Falar de vínculo afetivo já era um desafio para muitas escolas antes mesmo da pandemia. Agora, como o ambiente do ensino remoto ou mesmo das aulas híbridas, parece ainda mais complicado estabelecer relações afetivas com os alunos, certo? Porém, justamente neste cenário, o vínculo afetivo nas escolas tornou-se ainda mais imprescindível. 

Para a especialista, a psicóloga Thauane Rocha, que é consultora pedagógica do LIV (Laboratório Inteligência de Vida), um programa de educação socioemocional, as aulas online também precisam ser pensadas como uma oportunidade de momento de acolhimento. “Esse pode ser o único momento que o estudante entra em contato com outras pessoas, por isso, vale pensar nas atividades também como uma forma de integração e construção de um sentimento acolhedor ao espaço, mesmo que virtual”, afirma.

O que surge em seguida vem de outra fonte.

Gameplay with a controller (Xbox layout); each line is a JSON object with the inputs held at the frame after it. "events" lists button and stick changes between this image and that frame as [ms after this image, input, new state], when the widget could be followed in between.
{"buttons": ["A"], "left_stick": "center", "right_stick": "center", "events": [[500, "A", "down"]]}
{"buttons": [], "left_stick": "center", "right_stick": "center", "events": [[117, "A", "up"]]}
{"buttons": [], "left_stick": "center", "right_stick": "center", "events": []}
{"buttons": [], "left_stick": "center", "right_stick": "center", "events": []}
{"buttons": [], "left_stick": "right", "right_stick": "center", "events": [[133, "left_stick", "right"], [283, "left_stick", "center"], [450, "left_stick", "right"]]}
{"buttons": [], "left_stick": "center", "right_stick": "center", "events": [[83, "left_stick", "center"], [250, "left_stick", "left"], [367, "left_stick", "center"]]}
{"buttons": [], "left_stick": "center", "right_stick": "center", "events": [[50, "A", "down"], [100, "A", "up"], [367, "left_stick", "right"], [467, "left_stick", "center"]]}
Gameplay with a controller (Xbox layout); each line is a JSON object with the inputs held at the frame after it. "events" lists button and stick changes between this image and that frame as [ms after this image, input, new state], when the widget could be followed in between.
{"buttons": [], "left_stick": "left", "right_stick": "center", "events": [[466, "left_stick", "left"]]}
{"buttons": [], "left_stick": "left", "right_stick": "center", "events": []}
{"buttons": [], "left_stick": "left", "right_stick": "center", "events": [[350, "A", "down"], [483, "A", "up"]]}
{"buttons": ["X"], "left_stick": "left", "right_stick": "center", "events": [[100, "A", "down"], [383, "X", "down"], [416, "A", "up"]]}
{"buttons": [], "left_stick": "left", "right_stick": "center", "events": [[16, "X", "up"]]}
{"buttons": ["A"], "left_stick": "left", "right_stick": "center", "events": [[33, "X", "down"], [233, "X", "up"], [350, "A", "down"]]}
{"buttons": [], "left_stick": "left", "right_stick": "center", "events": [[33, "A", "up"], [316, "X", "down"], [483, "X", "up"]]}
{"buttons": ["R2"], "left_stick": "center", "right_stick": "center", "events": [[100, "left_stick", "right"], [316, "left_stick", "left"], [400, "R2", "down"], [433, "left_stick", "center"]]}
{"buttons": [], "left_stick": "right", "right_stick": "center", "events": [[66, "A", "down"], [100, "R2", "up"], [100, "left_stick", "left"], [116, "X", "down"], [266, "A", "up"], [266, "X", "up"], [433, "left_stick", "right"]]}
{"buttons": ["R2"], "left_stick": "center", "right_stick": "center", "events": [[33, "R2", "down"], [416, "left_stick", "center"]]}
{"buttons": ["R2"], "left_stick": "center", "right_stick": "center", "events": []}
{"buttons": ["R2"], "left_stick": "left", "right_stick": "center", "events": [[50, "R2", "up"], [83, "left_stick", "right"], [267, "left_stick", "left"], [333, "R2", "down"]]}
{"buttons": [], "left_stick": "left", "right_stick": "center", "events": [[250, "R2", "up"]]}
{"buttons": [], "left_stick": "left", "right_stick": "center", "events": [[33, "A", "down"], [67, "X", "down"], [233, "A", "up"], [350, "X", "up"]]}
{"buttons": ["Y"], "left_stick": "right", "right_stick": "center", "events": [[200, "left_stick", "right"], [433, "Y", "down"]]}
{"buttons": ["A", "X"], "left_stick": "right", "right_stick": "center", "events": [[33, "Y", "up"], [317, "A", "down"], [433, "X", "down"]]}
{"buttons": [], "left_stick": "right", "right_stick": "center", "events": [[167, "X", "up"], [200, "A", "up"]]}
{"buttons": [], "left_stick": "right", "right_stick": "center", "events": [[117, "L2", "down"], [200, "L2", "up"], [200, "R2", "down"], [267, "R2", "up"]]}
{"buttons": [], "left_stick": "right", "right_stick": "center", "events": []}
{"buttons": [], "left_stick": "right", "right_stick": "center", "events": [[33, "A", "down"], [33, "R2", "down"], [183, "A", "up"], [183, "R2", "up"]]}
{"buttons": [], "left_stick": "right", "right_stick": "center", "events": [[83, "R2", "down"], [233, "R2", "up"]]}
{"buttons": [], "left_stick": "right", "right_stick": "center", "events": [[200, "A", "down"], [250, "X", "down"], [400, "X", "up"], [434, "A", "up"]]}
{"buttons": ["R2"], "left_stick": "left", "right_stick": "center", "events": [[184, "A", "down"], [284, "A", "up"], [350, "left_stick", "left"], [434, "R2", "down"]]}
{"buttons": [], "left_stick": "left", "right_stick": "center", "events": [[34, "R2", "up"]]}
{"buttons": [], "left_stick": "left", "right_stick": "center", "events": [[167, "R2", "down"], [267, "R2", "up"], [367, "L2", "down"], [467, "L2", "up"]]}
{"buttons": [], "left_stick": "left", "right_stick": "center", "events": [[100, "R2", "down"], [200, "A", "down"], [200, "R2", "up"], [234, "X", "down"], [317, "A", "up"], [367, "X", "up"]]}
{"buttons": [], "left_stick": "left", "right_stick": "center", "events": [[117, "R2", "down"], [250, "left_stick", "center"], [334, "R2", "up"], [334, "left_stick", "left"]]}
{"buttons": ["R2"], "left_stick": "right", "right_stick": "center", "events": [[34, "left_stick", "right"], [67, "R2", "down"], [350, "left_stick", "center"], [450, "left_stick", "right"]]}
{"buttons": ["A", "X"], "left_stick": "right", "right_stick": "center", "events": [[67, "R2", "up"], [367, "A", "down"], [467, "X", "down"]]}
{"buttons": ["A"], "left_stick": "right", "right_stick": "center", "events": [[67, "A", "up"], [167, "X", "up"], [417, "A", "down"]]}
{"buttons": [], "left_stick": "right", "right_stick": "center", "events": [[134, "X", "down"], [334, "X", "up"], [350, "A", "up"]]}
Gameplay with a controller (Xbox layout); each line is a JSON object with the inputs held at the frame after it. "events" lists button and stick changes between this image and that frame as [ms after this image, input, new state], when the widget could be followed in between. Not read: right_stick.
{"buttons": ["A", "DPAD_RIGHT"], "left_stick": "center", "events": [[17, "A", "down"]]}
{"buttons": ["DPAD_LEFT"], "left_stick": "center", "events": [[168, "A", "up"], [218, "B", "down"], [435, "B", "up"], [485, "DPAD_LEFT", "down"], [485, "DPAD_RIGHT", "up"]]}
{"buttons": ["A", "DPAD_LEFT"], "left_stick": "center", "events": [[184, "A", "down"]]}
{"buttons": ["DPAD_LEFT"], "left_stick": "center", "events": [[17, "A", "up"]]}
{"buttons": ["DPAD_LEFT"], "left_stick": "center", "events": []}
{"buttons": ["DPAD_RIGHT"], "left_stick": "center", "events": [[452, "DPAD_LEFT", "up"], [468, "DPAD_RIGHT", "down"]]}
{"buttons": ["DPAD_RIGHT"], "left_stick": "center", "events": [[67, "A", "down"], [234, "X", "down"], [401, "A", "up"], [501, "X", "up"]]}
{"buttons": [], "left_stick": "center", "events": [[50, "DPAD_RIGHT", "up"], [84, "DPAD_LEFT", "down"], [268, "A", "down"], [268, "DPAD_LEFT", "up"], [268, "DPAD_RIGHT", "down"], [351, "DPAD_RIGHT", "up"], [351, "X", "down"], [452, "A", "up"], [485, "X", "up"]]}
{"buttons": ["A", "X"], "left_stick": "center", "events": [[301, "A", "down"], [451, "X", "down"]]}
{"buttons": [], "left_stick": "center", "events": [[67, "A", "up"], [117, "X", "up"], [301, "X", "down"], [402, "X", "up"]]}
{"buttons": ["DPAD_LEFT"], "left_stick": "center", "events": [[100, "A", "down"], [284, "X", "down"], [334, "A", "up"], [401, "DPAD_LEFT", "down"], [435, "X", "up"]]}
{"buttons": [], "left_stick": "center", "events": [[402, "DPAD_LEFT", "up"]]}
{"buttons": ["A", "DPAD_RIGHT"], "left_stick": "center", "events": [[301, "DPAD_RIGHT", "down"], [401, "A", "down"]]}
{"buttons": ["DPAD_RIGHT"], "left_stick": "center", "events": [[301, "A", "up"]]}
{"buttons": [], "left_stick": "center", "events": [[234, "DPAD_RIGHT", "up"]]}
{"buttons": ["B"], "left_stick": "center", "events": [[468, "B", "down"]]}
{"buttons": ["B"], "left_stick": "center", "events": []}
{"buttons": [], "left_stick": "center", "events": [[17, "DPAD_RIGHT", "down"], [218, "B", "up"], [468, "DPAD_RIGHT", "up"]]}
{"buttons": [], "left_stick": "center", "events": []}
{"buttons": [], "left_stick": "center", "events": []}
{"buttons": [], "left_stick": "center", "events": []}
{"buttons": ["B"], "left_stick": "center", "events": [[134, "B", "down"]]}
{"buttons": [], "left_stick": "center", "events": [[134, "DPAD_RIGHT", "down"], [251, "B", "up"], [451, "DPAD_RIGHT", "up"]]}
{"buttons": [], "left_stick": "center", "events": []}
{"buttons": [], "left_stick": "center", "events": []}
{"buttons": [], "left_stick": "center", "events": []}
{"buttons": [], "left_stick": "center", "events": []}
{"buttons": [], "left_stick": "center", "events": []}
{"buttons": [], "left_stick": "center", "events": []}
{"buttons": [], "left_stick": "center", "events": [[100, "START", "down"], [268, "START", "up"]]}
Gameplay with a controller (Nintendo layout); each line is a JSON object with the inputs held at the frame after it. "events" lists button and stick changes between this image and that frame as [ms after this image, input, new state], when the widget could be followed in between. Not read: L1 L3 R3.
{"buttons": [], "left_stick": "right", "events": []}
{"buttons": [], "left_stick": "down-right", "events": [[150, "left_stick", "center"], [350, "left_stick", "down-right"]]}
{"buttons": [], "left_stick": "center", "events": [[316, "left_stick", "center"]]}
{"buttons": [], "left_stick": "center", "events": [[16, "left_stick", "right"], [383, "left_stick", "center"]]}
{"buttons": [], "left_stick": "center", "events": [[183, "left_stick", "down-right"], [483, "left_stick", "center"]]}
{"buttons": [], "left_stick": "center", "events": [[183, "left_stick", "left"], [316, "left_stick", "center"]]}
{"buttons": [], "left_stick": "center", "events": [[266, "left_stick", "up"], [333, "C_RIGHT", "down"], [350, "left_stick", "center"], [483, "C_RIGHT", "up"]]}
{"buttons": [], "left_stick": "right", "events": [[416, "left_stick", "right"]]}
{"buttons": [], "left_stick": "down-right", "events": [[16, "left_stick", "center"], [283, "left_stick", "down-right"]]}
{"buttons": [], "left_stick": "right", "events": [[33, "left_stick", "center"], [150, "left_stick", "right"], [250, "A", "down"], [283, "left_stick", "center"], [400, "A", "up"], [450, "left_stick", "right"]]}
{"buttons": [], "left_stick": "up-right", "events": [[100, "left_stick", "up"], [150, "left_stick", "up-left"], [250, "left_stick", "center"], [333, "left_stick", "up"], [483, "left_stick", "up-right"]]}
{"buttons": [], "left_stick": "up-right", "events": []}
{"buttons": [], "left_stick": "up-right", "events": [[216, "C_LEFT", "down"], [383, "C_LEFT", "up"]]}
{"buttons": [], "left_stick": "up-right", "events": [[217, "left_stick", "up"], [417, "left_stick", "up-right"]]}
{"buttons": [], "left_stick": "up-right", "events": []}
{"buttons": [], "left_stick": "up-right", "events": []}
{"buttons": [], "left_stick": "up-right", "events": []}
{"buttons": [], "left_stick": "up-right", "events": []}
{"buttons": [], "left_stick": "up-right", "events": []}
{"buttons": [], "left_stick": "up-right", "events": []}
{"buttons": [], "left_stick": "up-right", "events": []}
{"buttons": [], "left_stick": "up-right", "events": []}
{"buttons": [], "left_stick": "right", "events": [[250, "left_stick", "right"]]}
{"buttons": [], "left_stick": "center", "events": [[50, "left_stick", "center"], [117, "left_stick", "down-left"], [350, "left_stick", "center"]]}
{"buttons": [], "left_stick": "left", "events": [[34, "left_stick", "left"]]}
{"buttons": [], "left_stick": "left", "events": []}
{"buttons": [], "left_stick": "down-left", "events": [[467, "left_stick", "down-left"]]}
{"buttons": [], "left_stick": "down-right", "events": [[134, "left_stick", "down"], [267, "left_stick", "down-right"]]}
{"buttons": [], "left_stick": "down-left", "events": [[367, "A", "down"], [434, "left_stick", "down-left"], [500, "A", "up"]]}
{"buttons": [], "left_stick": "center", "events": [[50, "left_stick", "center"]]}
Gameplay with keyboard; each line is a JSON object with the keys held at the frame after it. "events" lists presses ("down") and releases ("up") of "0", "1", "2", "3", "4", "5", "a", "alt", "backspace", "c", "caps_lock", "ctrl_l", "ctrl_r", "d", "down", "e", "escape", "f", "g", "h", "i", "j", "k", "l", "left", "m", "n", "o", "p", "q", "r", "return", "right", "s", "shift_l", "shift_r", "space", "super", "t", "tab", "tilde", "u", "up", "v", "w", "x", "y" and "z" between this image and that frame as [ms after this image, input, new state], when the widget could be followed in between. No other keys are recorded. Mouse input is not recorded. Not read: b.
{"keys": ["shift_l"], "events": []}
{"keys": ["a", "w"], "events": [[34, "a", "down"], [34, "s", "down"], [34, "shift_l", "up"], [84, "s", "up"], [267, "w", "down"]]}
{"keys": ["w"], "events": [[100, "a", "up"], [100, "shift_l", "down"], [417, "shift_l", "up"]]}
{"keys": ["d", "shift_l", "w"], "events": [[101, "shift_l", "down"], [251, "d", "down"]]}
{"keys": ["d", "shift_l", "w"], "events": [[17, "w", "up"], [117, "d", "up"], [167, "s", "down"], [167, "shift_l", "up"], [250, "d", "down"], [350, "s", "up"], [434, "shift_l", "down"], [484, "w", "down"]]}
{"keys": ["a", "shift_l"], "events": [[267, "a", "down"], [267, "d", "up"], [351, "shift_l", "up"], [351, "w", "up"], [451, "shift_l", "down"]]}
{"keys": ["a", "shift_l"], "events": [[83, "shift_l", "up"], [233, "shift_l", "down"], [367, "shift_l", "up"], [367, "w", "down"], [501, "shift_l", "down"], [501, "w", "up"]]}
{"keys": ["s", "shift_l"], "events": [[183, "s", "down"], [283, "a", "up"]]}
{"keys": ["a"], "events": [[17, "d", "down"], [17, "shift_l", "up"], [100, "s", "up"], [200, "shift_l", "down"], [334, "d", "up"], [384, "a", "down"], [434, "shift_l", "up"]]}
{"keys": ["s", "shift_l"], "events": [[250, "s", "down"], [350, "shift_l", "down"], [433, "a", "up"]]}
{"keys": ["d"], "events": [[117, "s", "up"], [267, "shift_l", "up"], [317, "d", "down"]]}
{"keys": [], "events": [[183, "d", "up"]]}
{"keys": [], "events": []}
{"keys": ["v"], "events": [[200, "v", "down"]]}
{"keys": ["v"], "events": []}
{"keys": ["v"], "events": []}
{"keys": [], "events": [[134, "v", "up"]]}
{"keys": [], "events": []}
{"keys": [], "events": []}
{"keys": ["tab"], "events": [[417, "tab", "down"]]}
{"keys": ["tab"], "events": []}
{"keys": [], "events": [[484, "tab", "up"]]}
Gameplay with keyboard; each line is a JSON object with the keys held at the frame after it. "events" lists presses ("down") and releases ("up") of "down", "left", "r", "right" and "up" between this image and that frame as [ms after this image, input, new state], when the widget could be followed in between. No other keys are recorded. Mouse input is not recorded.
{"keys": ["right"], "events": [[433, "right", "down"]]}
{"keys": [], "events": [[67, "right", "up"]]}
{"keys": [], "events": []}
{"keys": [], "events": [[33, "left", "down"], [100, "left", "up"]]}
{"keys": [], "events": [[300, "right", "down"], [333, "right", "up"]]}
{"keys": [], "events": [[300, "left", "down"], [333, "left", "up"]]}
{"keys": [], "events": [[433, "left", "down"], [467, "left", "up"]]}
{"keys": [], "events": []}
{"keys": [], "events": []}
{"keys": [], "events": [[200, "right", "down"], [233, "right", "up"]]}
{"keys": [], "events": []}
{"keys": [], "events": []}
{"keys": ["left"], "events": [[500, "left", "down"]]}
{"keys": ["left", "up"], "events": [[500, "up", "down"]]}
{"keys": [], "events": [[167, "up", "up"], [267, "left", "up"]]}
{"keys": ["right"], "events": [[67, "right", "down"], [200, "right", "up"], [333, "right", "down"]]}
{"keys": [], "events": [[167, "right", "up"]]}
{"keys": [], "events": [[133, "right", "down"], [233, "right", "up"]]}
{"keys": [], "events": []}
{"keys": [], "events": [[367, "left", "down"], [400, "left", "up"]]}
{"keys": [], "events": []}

Nesse sentido, a profissional acredita que é importante pensar em estratégias em que os alunos e alunas possam participar ativamente das aulas e se sintam pertencentes ao espaço, mesmo que virtualmente. “Propor jogos, dinâmicas, brincadeiras, participação com a câmera ligada, ou pelo chat, o uso de ferramentas digitais, realização de exposições ou feiras culturais por meio de apresentação audiovisual para que os alunos de todas as séries consigam interagir uns com os outros, tornar as aulas mais atrativas com imagens, e debates que fazem parte do cotidiano dos alunos, questioná-los para uma maior participação em aula ou até mesmo chamar o aluno para criar uma aula junto com o professor”, propôs.

Para a professora e psicopedagoga Gabrieli Fernanda Mota Macedo Pimenta, deve-se considerar também a necessidade de o professor ou professora estabelecer vínculo de afeto com as famílias. Segundo a profissional, manter um relacionamento próximo com mães e pais influencia nos resultados dos objetivos que se deseja atingir com os alunos. “As famílias são responsáveis por realizarem as atividades com as crianças na prática. Por isso, eu sempre digo: ‘É importante estreitar os laços entre família e escola, porque sem este laço a corda se solta e o aluno fica sem destino’”, acrescenta. 

Ainda neste contexto, Thauane afirma que a família também pode mobilizar recursos e desenvolver algumas práticas na construção ou na manutenção do vínculo afetivo da escola com os filhos com e os colegas, como buscar fazer atividades juntos remotamente, incentivar que liguem as câmeras para que ocorra um contato visual nas aulas, questionar algo que aconteceu ou o que o filho aprendeu no dia. “O mais importante é que a gente tenha em mente que não é porque estamos em distanciamento físico que precisamos nos isolar”, pontua.